Text segment –
- Opening Delimiter -

Data breaches like iCloud, or Target or the suspected breach at
Home Depot, or the countless ones before and certainly the untold many that have yet to come, are repeated reminders that traditional “security”, passwords and PINs aren’t enough, cybercriminals will always find a way to beat the system (both from the outside,
or even worse, from the
inside). Instead of simply trying to keep the bad guys out (which clearly is not working within current deployments), we need to adopt multiple layers of security and multiple factors of authentication which will help ensure that the user accessing the
information is who they purport to be. Strong security must prevail, and the same strength of security must be applied to all aspects of the customer experience: enrolment/registration, usage, and especially transaction and exception processing.
I know many readers will respond to this by saying that multilayer/multifactor authentication will only add complexity to the process, complexity that will draw the ire of end users and customers. For those of us in the transaction security business however,
we already know that multilayer, multifactor authentication must be low friction or even frictionless and invisible in some layers. Ipso facto, the real benefit of a multi-layer/factor approach is that it’s virtually impossible for the fraudster to figure
out what “invisible” layers are being applied and, if you don’t know what security is being applied, it’s extremely difficult if not impossible to break the model. Even if the fraudster does manage to compromise one layer, it’s not a case of break one layer
and the fraudster is in.
Today, we are beginning to see banks, financial institutions and solution providers, like FICO, embracing strong authentication technologies such as: voice biometrics, location correlation, trusted channel Out of Band (OOB) communications and trusted device
(such as a mobile phone), and most importantly transaction verification. The objective is to ensure their customers valuable data and money is protected. It may seem cynical, but in an increasingly mobile and interconnected digital world, we may never truly
eliminate identity theft and data breaches, but we can achieve significant progress through the adoption of strong authentication, whereby we can ensure that should your personal data be stolen, it can be rendered unusable because of additional security and
transaction verification steps.

- Closing Delimiter -

Work task 1 – In the text on authentication security, which data breaches are named in the opening sentence?
The text and the collection entries are independent of each other.

(Collection entries)

- Opening Delimiter -

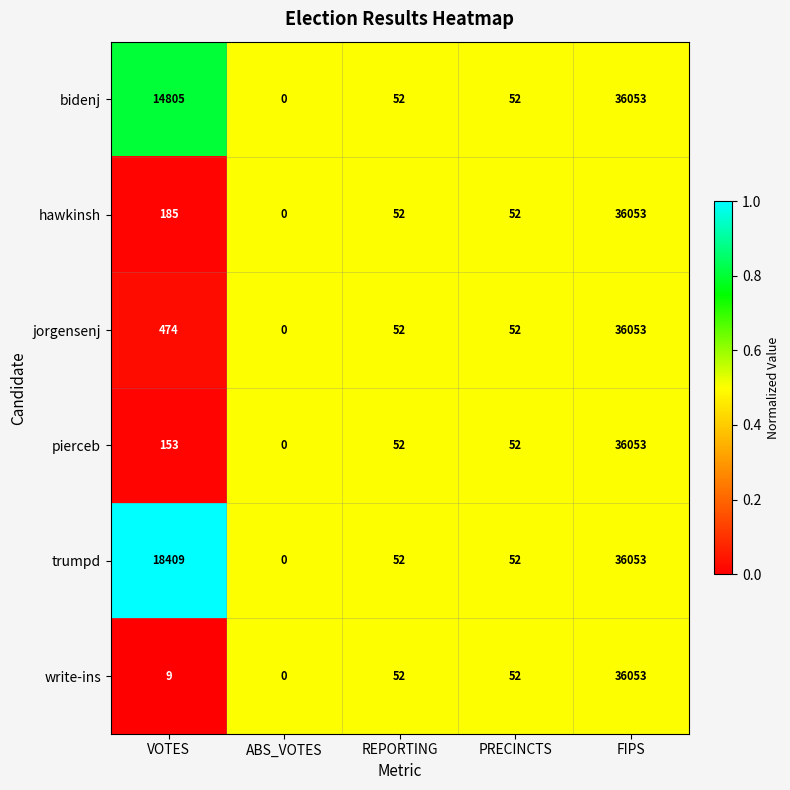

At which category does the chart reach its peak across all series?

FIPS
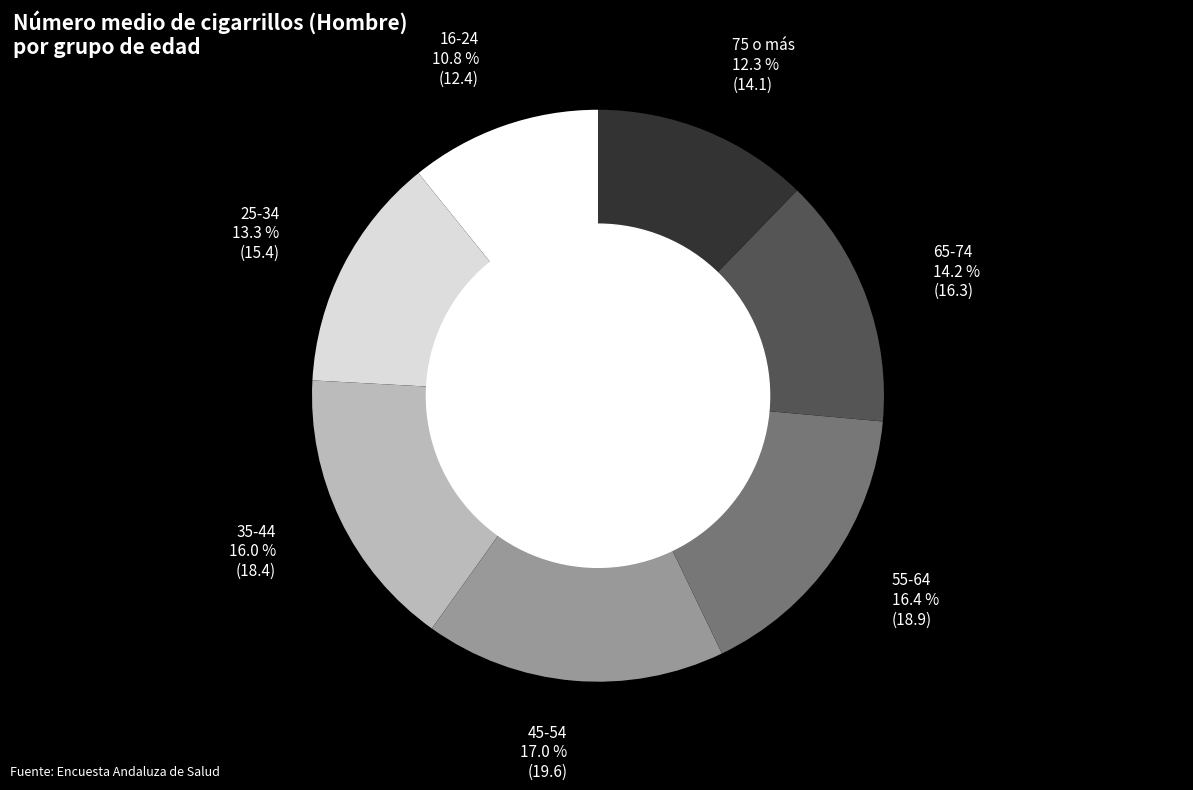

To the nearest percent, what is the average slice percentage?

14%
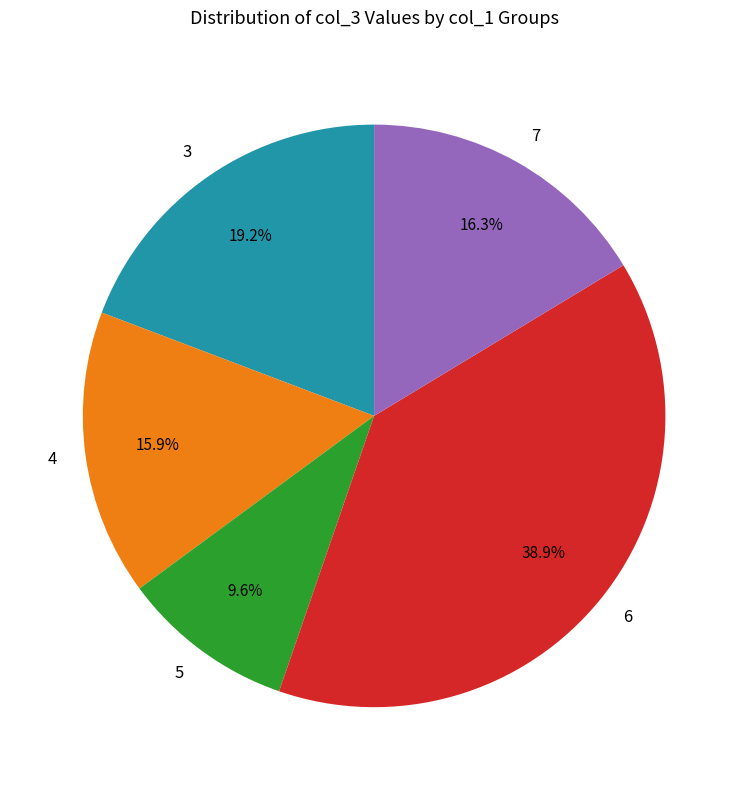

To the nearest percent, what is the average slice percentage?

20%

- Closing Delimiter -

Work task 2 – Lay out the lines of the collection entries as a numbered list, skipping blank lines. Omit the pictures from your answer.

Task solution 1 – iCloud, Target, and the suspected breach at Home Depot.

Task solution 2 –
1. At which category does the chart reach its peak across all series?
2. FIPS
3. To the nearest percent, what is the average slice percentage?
4. 14%
5. To the nearest percent, what is the average slice percentage?
6. 20%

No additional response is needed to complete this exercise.